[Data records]
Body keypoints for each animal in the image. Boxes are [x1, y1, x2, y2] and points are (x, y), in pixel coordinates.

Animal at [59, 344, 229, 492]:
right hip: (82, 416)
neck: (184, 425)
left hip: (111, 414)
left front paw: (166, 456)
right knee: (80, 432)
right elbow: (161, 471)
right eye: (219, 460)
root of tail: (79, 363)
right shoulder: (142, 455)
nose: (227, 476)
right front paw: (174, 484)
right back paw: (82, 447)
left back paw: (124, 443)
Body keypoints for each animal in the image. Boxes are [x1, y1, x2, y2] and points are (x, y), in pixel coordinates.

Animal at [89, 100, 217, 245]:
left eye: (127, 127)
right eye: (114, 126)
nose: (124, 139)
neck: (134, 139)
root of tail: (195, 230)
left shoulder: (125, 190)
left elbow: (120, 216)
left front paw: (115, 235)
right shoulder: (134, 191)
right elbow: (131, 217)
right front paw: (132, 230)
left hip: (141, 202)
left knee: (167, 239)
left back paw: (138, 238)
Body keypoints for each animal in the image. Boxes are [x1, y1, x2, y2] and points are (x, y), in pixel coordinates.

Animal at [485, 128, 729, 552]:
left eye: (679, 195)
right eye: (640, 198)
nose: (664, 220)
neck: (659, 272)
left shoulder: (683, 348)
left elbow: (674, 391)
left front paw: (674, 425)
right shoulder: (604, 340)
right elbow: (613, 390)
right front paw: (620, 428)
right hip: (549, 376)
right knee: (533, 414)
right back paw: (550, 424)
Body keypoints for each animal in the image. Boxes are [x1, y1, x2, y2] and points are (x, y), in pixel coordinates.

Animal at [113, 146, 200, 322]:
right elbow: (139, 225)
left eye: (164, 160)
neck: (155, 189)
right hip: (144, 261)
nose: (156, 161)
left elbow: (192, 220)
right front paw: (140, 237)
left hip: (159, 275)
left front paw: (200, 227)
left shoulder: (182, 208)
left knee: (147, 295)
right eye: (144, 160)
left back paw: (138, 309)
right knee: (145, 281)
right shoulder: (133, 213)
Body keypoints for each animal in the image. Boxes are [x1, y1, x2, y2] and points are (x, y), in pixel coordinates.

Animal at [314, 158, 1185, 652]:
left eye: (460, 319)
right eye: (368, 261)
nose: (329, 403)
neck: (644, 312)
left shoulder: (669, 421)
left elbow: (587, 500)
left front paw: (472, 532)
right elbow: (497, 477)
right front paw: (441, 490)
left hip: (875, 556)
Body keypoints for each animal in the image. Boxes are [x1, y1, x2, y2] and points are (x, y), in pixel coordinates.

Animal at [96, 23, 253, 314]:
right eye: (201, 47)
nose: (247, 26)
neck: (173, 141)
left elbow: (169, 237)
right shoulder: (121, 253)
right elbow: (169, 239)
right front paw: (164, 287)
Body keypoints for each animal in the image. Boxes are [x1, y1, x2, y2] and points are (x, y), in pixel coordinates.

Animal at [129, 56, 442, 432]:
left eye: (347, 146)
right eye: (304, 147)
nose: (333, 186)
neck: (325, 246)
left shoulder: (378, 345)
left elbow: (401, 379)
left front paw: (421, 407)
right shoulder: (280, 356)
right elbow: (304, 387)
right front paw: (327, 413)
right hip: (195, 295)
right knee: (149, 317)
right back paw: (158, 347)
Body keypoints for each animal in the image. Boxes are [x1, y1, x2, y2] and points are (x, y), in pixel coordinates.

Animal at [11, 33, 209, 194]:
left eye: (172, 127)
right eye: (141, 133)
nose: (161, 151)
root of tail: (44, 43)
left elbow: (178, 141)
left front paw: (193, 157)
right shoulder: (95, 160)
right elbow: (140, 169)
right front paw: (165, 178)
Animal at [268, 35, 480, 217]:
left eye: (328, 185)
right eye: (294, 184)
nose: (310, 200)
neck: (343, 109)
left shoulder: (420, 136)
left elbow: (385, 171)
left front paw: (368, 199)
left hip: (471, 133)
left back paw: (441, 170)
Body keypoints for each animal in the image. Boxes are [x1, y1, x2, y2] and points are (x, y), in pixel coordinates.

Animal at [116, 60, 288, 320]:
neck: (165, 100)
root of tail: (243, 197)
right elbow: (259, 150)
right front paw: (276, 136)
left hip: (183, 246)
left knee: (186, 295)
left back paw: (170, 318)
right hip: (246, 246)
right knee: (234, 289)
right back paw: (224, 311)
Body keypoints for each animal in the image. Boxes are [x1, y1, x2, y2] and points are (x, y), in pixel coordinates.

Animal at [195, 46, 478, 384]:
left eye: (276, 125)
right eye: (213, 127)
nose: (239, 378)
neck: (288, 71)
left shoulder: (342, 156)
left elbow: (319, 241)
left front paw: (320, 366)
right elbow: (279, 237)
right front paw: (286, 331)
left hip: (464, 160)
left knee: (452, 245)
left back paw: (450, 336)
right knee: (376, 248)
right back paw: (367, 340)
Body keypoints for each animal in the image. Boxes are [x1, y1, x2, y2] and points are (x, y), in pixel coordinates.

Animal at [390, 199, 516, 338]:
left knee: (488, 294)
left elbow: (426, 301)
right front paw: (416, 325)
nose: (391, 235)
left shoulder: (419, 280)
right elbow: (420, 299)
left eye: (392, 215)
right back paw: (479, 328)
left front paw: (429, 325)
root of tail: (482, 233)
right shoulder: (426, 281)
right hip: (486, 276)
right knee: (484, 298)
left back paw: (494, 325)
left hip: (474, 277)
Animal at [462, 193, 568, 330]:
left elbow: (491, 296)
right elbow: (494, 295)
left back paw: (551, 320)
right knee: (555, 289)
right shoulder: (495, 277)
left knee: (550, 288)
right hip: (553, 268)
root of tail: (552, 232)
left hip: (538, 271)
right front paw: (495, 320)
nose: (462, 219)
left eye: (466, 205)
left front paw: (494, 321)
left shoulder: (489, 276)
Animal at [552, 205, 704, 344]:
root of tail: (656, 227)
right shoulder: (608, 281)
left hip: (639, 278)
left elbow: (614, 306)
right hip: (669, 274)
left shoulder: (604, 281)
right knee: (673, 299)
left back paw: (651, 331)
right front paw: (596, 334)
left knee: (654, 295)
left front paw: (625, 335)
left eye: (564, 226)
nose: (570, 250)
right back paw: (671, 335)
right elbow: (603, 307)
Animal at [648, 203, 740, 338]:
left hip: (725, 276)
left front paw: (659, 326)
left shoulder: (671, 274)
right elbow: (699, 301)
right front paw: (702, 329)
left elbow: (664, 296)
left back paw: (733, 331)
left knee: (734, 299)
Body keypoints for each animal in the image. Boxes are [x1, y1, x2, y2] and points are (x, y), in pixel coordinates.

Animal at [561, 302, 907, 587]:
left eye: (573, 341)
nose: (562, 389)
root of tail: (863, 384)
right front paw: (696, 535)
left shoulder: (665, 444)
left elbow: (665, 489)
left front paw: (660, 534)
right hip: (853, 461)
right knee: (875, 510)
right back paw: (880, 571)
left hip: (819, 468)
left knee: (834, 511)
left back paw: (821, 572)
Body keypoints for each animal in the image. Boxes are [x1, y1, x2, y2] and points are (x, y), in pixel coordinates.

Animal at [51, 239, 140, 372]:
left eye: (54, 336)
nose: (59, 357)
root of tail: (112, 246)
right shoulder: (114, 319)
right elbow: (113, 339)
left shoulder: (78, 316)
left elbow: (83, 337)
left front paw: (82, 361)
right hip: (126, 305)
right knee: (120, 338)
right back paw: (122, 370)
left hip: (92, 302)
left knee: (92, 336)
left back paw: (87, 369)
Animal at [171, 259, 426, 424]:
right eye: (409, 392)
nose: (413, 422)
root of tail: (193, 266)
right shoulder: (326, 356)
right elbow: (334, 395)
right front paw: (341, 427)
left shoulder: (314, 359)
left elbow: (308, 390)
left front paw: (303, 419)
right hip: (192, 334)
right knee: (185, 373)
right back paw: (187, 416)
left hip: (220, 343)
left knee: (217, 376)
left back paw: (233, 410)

### Task objective:
Could you write out exactly the lines above, starting at the first one and ending with the line that has "right front paw: (174, 484)"?

### Reply to the task:
Body keypoints for each animal in the image. Boxes are [x1, y1, x2, y2] and points are (x, y), in pixel coordinates.

Animal at [59, 344, 229, 492]:
right hip: (82, 416)
neck: (184, 425)
left hip: (111, 414)
left front paw: (166, 456)
right knee: (80, 432)
right elbow: (161, 471)
right eye: (219, 460)
root of tail: (79, 363)
right shoulder: (142, 455)
nose: (227, 476)
right front paw: (174, 484)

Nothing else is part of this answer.